By Dr. Bart DiLiddo for VectorVest
In preparing to write this essay, I read last year's "Year Ahead" essay dated December 28, 2012. One of the things I said was, "As usual, I surveyed a number of financial sources to get their predictions and, as usual, their bias was bullish." I could say exactly the same thing this year, so there's nothing new to report on the consensus outlook.
But there was one surprise: last year's predictions were not nearly bullish enough. According to Business Insider, the predictions of 9 top-rated Wall Street analysts for the S&P500 2013 year-end close ranged from 1,425 to 1,665 with an average of 1,540, indicating a gain of 9.8%. Ha, the SPX closed above 1,540 on March 6th. It closed above 1,665 on May 17th, and hit 1,844.89 at 9:33 this morning for a gain of 29.36%.

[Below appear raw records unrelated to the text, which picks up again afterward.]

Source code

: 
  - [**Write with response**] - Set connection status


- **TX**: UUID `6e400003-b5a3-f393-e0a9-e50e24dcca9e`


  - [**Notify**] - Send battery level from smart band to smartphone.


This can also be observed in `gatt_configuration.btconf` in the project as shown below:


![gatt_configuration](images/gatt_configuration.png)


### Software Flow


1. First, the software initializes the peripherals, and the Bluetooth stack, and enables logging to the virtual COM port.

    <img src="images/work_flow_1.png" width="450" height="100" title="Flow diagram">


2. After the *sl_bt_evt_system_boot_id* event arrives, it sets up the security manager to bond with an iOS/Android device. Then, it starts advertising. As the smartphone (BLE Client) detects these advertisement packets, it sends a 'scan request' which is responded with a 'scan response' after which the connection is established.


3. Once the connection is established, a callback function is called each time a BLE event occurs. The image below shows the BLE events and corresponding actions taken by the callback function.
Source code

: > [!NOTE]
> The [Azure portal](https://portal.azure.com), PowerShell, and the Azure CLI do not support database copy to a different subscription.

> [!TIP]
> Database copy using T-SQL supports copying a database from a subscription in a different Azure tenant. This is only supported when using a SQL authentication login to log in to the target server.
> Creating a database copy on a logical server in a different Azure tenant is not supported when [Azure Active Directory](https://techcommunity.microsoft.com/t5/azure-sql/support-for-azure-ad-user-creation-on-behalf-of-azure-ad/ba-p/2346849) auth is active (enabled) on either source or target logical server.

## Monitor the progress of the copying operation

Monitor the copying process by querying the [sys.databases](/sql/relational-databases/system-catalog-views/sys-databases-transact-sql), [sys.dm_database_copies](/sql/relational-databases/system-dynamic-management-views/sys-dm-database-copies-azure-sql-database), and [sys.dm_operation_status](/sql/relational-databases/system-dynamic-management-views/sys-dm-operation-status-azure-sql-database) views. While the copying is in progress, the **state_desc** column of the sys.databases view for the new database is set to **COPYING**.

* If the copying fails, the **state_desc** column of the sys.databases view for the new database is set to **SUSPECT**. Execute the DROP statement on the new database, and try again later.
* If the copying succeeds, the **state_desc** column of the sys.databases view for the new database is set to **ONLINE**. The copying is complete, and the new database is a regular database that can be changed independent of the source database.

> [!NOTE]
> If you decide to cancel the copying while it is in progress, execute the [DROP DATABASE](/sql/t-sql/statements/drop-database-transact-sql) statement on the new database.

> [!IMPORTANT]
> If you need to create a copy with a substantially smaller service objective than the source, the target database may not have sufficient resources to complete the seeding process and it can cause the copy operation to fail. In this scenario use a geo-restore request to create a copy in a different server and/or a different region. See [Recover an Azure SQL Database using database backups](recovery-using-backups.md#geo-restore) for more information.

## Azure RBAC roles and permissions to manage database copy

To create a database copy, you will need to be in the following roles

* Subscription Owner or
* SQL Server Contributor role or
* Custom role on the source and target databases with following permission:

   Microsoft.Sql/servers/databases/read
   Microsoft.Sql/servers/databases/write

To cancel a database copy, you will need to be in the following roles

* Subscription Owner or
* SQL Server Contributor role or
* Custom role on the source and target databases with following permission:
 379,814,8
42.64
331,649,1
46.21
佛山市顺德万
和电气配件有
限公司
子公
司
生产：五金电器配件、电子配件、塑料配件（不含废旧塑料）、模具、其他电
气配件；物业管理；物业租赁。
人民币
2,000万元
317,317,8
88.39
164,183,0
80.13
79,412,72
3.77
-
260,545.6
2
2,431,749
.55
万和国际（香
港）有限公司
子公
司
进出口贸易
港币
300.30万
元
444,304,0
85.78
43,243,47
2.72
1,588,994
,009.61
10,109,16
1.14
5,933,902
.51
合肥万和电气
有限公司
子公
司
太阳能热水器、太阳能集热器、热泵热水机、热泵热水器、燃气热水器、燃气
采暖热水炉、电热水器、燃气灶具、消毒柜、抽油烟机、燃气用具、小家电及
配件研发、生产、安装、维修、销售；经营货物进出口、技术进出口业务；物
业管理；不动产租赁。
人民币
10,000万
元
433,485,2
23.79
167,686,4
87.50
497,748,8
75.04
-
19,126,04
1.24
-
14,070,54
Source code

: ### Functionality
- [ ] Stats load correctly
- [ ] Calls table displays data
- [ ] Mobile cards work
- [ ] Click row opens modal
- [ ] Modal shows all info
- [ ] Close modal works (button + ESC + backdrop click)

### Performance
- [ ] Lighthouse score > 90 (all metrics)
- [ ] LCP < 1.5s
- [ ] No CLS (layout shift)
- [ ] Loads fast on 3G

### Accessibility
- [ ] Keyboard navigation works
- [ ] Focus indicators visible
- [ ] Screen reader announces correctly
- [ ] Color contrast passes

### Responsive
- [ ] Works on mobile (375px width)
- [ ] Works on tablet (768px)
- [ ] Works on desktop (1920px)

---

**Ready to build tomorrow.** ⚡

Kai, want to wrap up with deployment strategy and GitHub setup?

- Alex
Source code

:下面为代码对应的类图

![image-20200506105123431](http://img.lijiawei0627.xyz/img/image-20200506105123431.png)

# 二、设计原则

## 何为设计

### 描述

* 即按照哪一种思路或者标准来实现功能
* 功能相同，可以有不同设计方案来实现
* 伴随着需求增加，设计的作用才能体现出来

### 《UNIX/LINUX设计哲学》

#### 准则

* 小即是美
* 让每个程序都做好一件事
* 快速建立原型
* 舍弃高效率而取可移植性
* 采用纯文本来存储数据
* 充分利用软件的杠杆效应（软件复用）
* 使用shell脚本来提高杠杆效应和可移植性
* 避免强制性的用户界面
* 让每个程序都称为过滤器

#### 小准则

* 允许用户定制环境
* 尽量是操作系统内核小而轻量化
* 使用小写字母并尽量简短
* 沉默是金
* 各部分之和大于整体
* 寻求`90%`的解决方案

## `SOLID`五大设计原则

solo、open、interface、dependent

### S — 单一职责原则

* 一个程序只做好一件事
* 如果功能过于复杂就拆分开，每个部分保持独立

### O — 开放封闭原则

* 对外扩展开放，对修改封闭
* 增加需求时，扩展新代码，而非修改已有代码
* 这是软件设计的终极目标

So what are they saying about 2014? They're predicting the S&P500 would close 2014 anywhere from 1,850 to 2,075 with an average of 1,949, for a gain of about 5.6%. That's interesting. The Pros are less bullish this year than they were last year. Nevertheless, all of them predicted higher average earnings per share for the S&P500 stocks. Therein lies a tale.
It is our belief that a Bull Market Scenario prevails as long as S&P500 average earnings per share are rising. We document and analyze these data in the Investment Climate Section of our E-newsletter, the VectorVest Views. This information is also displayed in our Market Climate Graph shown below.
The upper portion of the graph shows the VectorVest Average Earnings per Share, EPS, for the S&P500 stocks and the lower portion shows the VectorVest Earning Trend Indicator of the EPS data. Note that both data sets bottomed on May 15, 2009, two months after the market bottomed on March 6, 2009. The remarkable thing about this graph is that the earnings trend indicator has remained above 1.00, denoting a Bull Market Scenario, ever since January 29, 2010. Also note that the earnings trend indicator hit a low level of 1.04 on March 15, 2013 and stayed there until April 19, 2013; then it began to rise. This, too, is remarkable.
Looking back even further, you’ll see that the S&P500 EPS and EPS Trend Indicator have similar trajectories from their low points of May 2, 2003 and May 15, 2009, but the monumental crash of 2008 led a far steeper and higher EPS ascent from their respective bottoms. The Bull Market Scenario of 2003 - 2008 lasted four years and nine months while the Bull Market Scenario of January 2010 has lasted three years and 11 months so far. So I would say it's a pretty safe bet that a bull market will prevail for at least another year.
The S&P500 WatchList shows an average forecasted earnings growth rate, GRT, of 9 %/yr. This is a lot better than the 5.6% the Pros are predicting, so I would say the market is going to be pretty good in The Year Ahead.